Start of Block
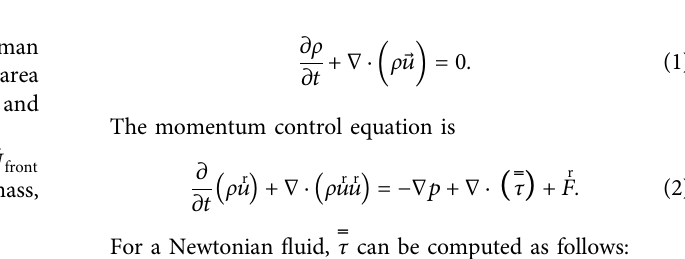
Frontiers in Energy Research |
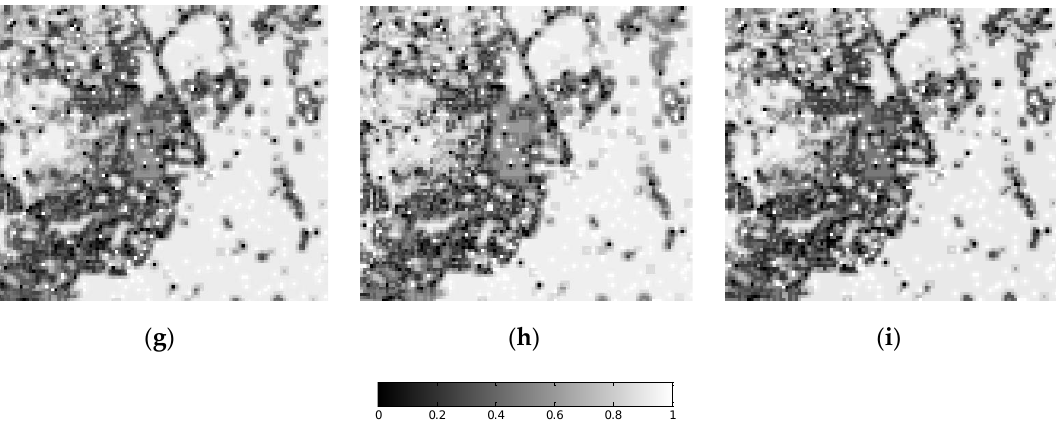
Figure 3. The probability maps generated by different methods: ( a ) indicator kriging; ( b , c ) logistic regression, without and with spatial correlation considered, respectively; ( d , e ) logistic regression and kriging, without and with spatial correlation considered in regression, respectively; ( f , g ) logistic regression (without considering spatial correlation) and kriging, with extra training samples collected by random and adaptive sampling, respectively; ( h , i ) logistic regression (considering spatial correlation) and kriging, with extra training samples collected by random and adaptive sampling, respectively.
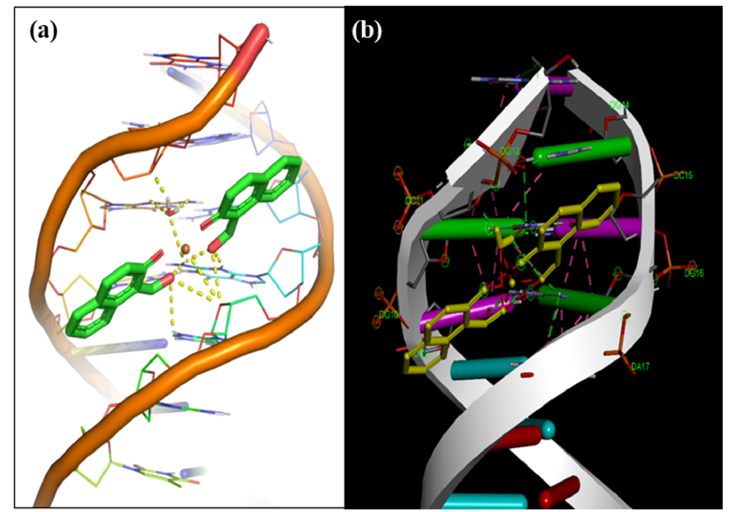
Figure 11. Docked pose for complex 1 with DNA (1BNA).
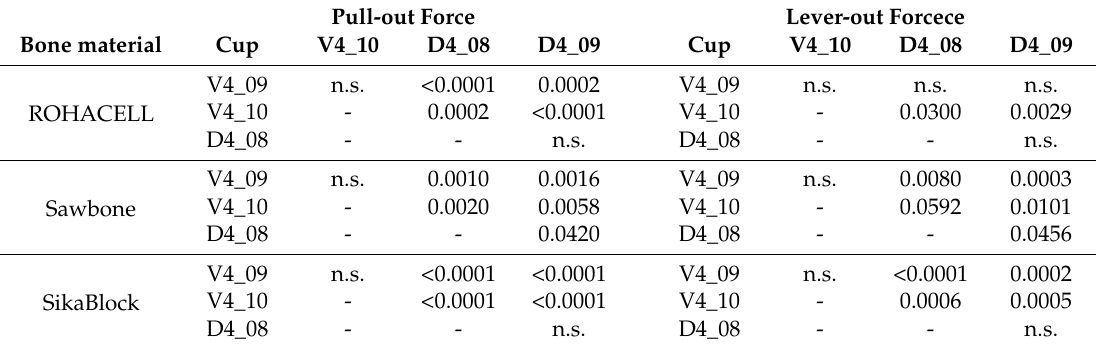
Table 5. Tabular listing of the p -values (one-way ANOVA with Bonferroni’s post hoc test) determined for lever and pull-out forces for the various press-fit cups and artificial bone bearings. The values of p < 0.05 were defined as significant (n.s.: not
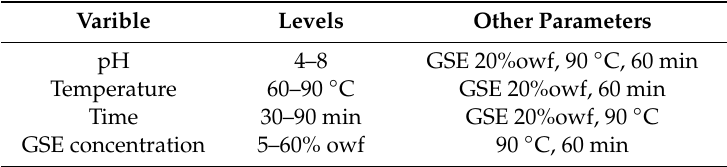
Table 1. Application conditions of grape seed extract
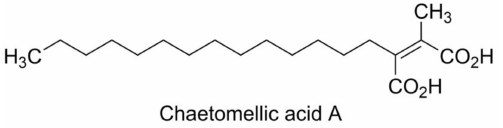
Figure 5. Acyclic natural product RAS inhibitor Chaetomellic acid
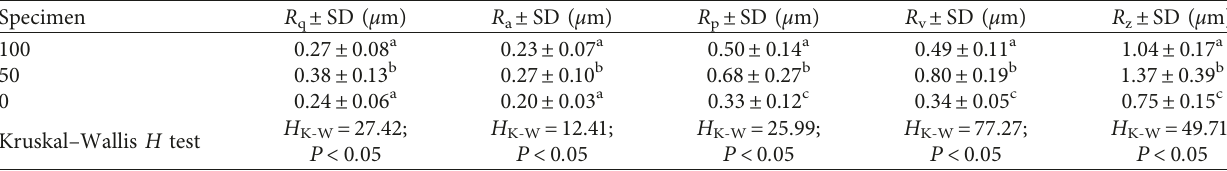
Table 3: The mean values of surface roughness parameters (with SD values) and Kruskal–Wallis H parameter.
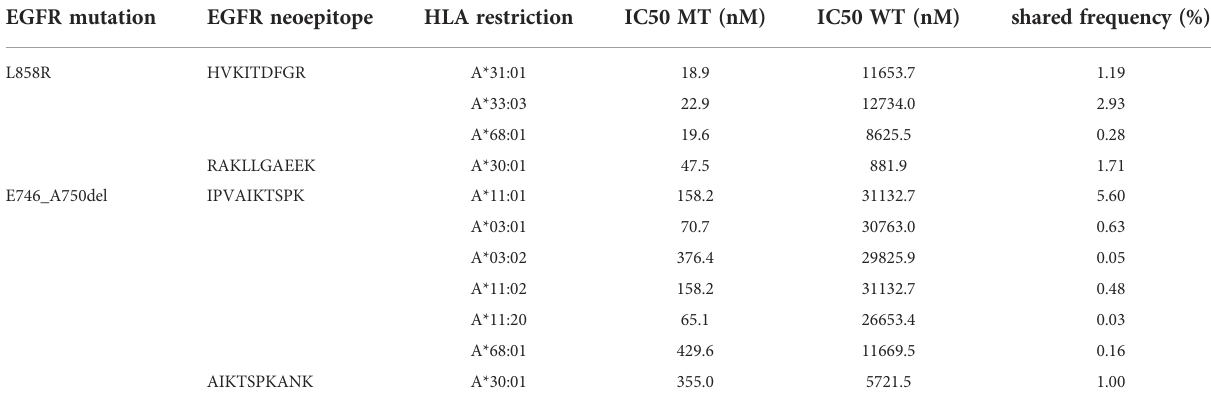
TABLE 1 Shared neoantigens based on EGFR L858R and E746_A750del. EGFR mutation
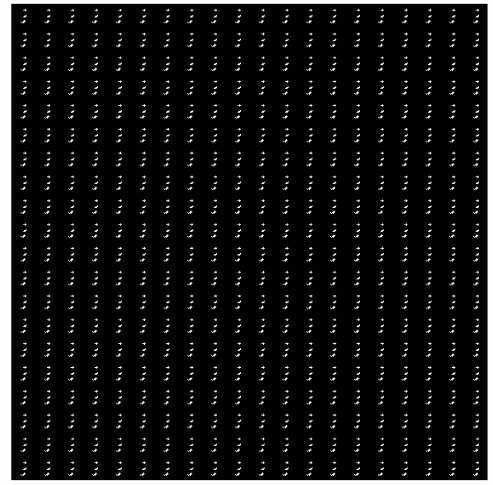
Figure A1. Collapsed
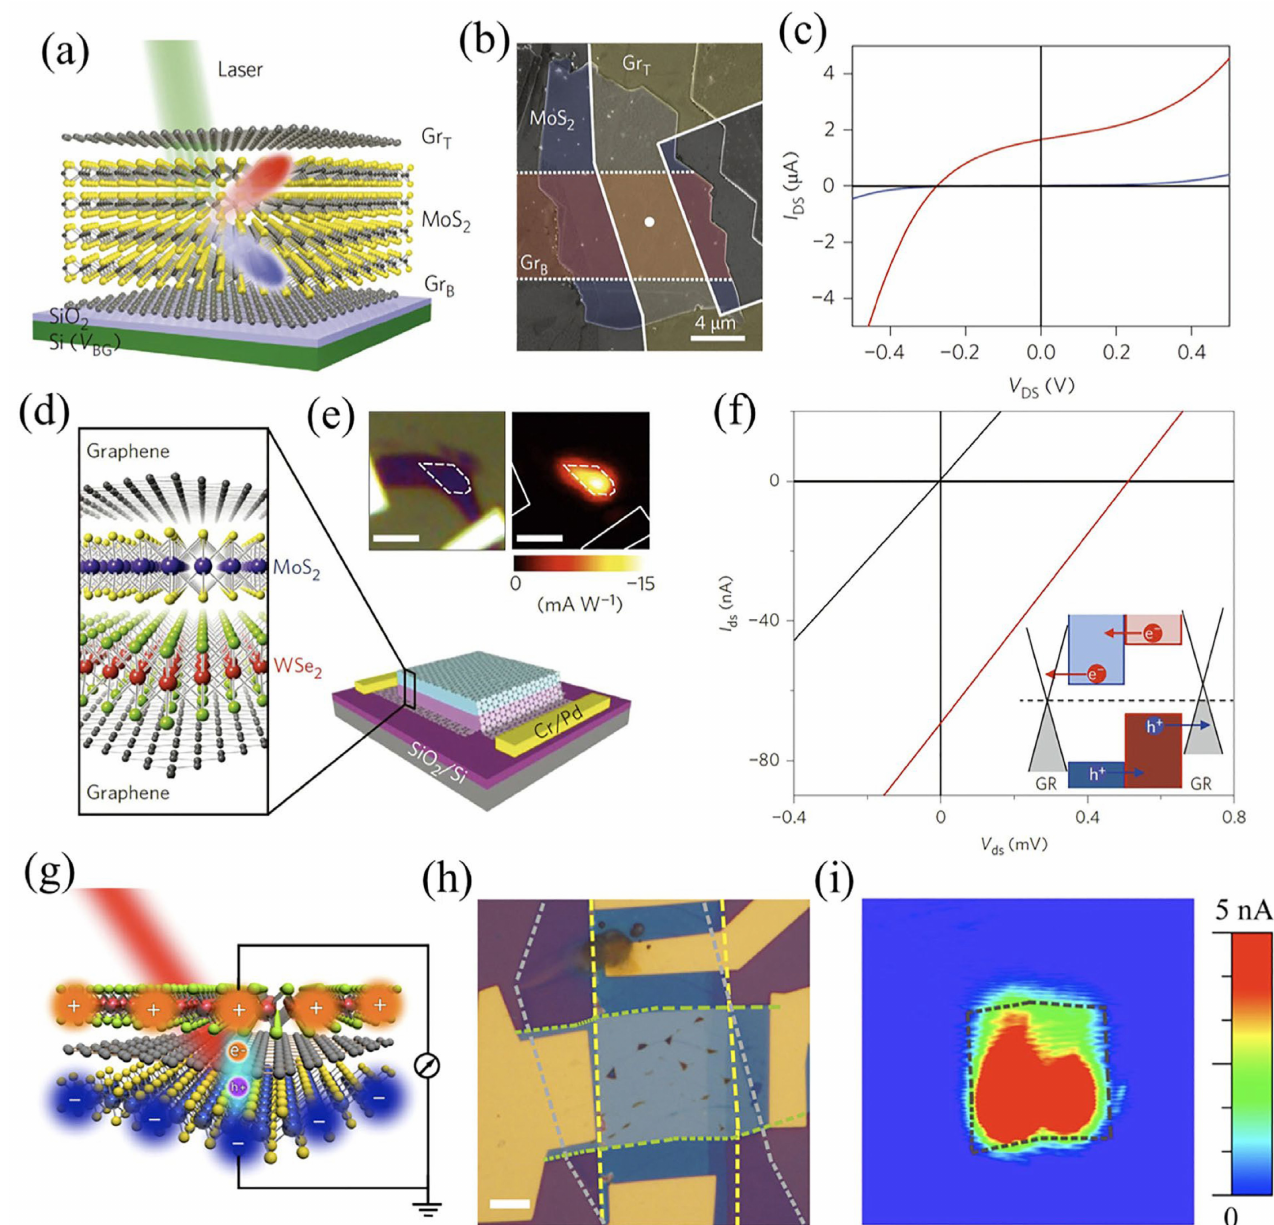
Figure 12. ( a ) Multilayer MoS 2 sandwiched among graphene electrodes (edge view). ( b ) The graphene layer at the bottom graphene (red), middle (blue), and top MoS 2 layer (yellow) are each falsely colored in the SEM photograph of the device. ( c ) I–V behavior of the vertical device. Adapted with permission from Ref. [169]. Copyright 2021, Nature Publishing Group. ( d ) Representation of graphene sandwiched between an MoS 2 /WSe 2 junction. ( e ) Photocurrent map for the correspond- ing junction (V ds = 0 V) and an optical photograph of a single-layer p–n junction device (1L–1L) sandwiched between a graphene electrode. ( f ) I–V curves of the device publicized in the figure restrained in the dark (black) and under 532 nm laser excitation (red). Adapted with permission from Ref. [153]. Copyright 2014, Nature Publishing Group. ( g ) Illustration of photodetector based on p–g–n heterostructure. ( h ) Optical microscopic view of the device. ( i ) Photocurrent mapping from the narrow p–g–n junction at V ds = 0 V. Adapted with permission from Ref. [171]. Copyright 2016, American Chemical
End of Block
How many of the lines in the records include the word "with"? Only the number should be given.

- EXERCISE RESPONSE
5